Reza Ghasemi, un vendeur de téléphones portables de 31 ans assis dans un café bondé de la capitale, a déclaré qu'il pensait que le virus était un complot visant à «effrayer les pauvres».
Pourtant, à Téhéran, une ville tentaculaire de 10 millions d'habitants où le virus en a laissé quelques intacts, il y a des signes que la peur s'installe.
Choqués par la flambée du taux de mortalité, un nombre croissant de résidents de Téhéran sont venus soutenir des restrictions plus strictes contre la pandémie et obéir au nouveau mandat de masque imposé ce mois-ci. Dans un salon de thé populaire auprès des ouvriers de la capitale, un journaliste de l'Associated Press n'a compté que 13 clients sur 57 entrés sans masque. Dans un café de banlieue, seuls six des 79 clients ont bafoué la règle, une nette amélioration après des mois d'indifférence du public.
«Nous perdons des dizaines de vies chaque jour», a déclaré Saeed Mianji, un concessionnaire automobile de 27 ans dans un café de Téhéran. Les masques «sauvent plus de vies et permettent aux gens de ressentir du soulagement».
Les autorités, essayant de prendre des mesures plus sévères, ont fermé une série de lieux publics à Téhéran au début du mois. Des semaines après que le président Hassan Rohani a qualifié l'enseignement en personne dans les écoles de «notre première priorité», le gouvernement a fermé les écoles et les universités nouvellement rétablies dans la capitale. Les salons de beauté, les mosquées, les musées et les bibliothèques ont également été fermés. Mercredi, le ministère de la Santé a imposé une interdiction de voyager à destination et en provenance de cinq grandes villes, dont Téhéran et la ville sainte de Mashhad, avant une fête religieuse.

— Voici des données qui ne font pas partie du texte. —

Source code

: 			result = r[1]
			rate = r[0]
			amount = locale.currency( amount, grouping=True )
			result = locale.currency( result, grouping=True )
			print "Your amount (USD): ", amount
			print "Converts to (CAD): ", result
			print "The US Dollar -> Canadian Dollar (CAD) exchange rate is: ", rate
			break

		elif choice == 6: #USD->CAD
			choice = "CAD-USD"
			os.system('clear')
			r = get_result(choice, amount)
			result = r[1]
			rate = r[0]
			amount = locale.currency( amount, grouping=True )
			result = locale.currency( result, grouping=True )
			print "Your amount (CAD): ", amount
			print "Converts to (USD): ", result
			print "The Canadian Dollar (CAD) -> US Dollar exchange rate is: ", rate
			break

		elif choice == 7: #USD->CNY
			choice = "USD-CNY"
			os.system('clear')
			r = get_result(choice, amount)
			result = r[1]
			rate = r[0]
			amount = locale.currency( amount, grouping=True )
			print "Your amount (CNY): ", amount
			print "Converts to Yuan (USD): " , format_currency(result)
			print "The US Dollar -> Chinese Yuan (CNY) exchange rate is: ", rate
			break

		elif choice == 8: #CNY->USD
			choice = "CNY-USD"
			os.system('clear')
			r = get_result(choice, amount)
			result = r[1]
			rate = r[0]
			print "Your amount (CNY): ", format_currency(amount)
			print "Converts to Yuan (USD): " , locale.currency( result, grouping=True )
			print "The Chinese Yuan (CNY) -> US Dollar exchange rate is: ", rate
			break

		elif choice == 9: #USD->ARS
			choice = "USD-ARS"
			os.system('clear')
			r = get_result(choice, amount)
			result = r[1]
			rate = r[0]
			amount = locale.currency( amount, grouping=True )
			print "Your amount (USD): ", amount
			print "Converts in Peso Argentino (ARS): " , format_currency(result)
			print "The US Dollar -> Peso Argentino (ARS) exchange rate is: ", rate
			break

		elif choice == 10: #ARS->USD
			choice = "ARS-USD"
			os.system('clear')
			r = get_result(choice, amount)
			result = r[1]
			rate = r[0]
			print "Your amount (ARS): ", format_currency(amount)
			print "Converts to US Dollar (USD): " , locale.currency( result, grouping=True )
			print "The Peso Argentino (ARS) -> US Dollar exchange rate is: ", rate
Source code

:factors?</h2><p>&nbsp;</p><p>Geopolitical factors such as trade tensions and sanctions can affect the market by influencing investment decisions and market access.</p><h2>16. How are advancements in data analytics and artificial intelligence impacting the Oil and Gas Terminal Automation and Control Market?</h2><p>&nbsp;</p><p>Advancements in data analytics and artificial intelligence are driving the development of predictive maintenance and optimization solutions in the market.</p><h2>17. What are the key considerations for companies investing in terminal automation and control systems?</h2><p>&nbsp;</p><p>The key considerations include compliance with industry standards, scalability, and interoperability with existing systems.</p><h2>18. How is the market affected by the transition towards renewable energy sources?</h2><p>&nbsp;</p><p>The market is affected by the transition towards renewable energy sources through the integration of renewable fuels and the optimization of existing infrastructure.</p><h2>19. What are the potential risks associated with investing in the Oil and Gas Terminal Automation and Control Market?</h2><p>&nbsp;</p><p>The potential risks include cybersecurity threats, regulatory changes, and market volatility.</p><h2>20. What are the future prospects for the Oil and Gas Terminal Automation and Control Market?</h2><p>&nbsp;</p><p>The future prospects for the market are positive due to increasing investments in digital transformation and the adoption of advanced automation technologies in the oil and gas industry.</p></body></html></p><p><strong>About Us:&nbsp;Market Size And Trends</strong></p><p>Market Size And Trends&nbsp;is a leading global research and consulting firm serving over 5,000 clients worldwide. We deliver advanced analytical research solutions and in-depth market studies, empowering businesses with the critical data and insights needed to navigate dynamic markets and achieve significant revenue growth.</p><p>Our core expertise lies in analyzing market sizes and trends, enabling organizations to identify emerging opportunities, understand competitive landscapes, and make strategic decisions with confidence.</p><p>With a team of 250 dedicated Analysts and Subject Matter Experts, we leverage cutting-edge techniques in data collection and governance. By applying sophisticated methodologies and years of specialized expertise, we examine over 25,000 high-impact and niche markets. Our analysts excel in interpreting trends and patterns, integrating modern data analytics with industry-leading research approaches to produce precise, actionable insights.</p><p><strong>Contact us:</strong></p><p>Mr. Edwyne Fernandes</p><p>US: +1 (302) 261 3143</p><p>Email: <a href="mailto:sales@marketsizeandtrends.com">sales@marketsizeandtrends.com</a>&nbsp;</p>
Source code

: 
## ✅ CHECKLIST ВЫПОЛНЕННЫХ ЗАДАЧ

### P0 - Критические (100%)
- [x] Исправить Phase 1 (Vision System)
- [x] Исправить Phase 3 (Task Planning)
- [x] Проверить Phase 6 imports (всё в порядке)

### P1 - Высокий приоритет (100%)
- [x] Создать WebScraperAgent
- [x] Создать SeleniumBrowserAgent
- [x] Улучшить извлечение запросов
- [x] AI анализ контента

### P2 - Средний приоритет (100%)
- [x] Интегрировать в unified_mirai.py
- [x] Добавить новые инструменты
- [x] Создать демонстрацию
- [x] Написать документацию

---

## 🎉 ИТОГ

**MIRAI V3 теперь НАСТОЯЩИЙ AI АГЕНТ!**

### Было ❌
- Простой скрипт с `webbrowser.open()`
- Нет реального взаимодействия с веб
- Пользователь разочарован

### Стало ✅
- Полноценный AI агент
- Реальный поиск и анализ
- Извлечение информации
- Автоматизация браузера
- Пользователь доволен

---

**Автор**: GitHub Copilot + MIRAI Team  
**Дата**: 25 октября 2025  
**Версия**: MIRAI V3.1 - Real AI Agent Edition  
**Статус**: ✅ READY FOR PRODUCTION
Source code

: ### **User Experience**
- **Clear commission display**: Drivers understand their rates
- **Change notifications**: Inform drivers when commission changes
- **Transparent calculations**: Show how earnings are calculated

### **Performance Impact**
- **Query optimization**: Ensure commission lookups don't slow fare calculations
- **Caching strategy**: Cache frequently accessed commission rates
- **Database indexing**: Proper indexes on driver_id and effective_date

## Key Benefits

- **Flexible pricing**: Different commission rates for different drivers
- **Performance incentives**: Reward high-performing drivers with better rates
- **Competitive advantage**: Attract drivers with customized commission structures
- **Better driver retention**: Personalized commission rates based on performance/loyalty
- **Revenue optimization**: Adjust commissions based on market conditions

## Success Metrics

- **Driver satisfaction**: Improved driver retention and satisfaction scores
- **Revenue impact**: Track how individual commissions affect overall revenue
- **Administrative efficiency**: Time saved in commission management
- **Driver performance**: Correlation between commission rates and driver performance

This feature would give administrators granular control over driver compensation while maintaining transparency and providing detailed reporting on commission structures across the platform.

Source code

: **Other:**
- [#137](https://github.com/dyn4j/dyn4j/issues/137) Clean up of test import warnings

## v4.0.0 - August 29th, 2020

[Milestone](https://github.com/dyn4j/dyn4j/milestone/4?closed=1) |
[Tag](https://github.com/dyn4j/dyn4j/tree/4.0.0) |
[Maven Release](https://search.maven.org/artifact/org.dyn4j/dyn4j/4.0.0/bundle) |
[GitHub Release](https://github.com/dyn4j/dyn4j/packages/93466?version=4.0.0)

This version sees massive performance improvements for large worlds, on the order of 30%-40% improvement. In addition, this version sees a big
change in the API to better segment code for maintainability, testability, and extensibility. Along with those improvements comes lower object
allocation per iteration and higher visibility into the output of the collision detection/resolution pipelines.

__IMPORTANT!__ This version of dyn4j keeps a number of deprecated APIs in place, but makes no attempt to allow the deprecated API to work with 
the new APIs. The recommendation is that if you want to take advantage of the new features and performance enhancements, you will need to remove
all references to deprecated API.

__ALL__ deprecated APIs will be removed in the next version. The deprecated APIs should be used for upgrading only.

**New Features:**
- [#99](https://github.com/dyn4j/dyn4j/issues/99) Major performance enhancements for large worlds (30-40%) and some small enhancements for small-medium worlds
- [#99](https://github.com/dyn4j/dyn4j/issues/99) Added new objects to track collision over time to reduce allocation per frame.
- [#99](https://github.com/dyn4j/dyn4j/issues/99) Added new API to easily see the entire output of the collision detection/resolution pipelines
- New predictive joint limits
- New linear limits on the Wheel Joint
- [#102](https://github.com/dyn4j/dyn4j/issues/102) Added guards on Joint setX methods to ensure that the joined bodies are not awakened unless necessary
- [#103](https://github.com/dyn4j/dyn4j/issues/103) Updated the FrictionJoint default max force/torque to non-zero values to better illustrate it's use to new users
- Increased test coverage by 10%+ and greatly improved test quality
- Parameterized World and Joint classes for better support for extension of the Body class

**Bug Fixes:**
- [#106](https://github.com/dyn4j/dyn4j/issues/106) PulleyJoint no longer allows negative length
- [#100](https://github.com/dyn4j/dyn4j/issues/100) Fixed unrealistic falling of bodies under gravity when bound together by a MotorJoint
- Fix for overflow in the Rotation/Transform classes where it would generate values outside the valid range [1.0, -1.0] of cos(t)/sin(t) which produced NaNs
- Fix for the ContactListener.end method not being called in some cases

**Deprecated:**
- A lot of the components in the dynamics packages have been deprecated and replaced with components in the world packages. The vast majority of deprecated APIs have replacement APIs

Le ministre iranien de la Santé a appelé la police et les forces du Bassidj, l’aile volontaire des gardiens de la révolution paramilitaires du pays, à aider à faire appliquer les règles relatives aux virus.
L’application des photos de la loi sur les masques a commencé aux feux de signalisation, appliquant la même technologie que la police utilise pour la règle du port obligatoire du foulard pour les femmes. Dans les prochains jours, les résidents de Téhéran pris sans masque, qui s'en tirent maintenant avec un avertissement, pourraient se voir imposer une amende en espèces – même si à seulement 500 000 rials, soit 1,60 dollar, cela reste symbolique. «Notre objectif principal n'est pas de donner des billets mais de sensibiliser le public», a déclaré Ali Rabiei, le porte-parole du gouvernement.
Alors que plusieurs pays sont aux prises avec la résurgence du virus, l'ampleur de l'épidémie en Iran indique une «mauvaise gestion» aux plus hauts niveaux, a déclaré Abbas Abdi, un analyste politique basé à Téhéran.
«La résolution de la crise exige l'unité, le pouvoir, l'efficacité de la gestion et, en fin de compte, la confiance dans les décideurs et les fonctionnaires», a déclaré Abdi. En Iran, a-t-il ajouté, «rien de tout cela n’existe».
DeBre a rapporté de Dubaï, Émirats arabes unis.